Liberals “use it or lose” lingo spooks landowners
September 13, 2021
The federal Liberals have raised some concerns in Canada’s estate community with an election statement, released September 1, that hints at government expropriating privately-owned vacant land that could be used for affordable housing.
A Liberal election brochure explaining its Housing Plan states that a re-elected Liberal government would create a $4 billion Housing Accelerator Fund “which will grow the annual housing supply in the country’s largest cities every year.”
The fund targets 100,000 new homes by 2024-25 These homes would be affordable to “middle-class” buyers.
However, the statement goes on to read:
“We will also work with municipalities within this program to identify vacant or underused property that should be converted to housing on the principle of use it or lose it—that core urban land should be available for new housing, not left vacant as an unproductive investment property.”
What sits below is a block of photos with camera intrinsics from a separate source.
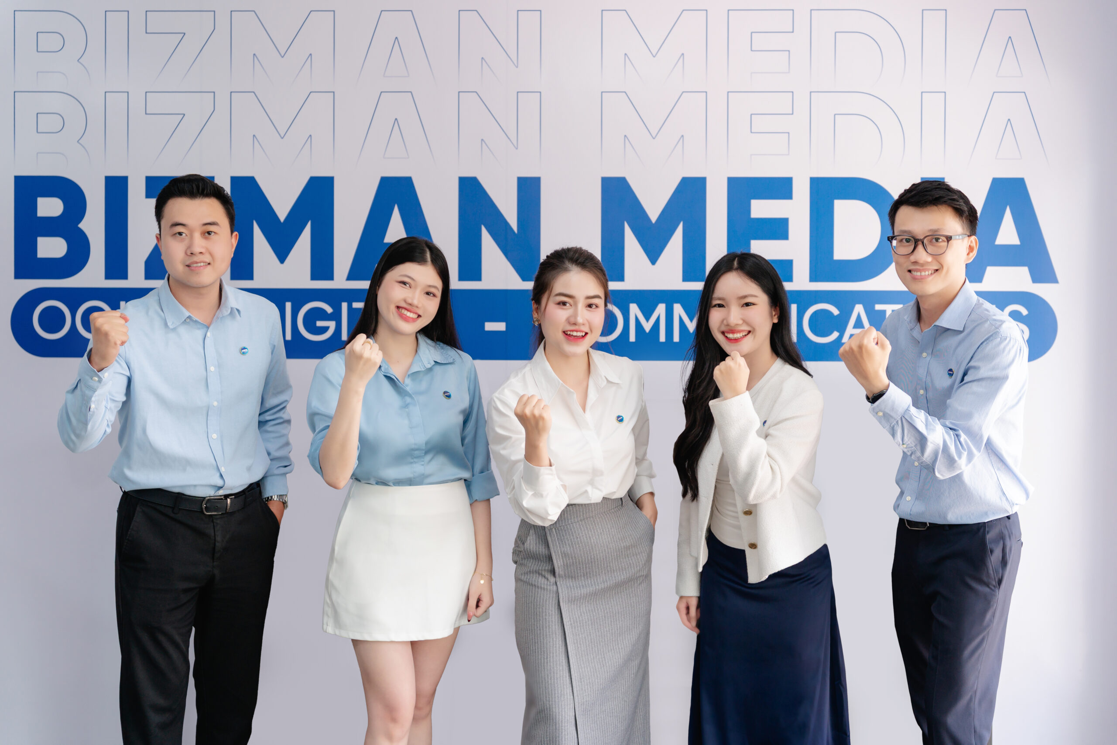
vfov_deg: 28.5
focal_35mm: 47
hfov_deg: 41.7
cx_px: 558
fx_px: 1464
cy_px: 372
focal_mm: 47.2
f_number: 3.5
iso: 500
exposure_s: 1/160
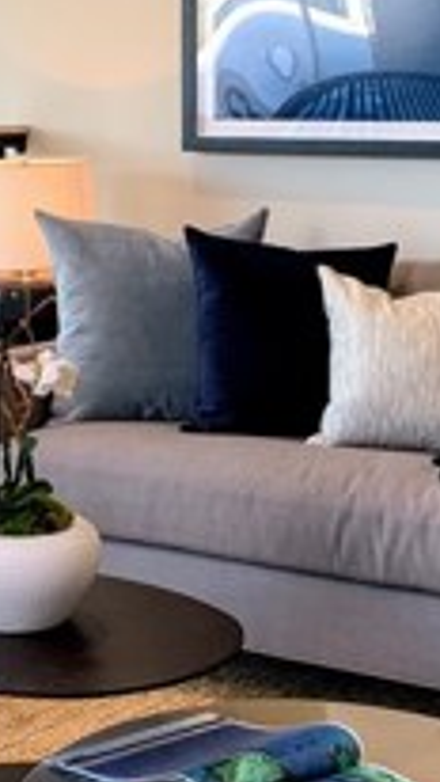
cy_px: 279
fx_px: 1824
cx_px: 144
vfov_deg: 24.1
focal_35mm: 88
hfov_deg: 13.7
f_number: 1.8
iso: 50
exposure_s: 1/120
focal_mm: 4.25
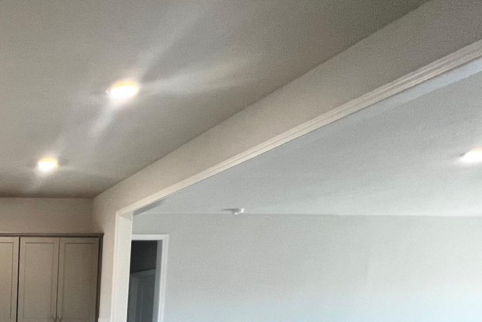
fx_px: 482
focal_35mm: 36
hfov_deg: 38.2
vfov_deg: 31.3
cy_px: 380
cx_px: -107
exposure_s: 1/60
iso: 125
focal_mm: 1.57
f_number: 1.8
Some, such as the B.C. Real Estate Association (BCREA), see the “use or lose it” wording as a veiled reference to possible seizure of privately-owned land if the government decides it should be used to provide housing.
An Ottawa-based spokesman for the Liberal Party of Canada dismissed the phrase as a “colloquial saying.”
“We are not proposing the seizure of private land,” he said in a telephone interview from the Liberal campaign’s media office. He explained the reasoning behind the statement is that some of the $4 billion in federal funding could be used by major municipalities to purchase such land and convert it to housing.
When asked what would happen if a landowner with a potential residential site refused to sell, the spokesman said, “I really don’t know.”
BCREA, which released a statement August 31 joining national calls for government to help increase the supply of housing, is among those questioning federal Liberal messaging.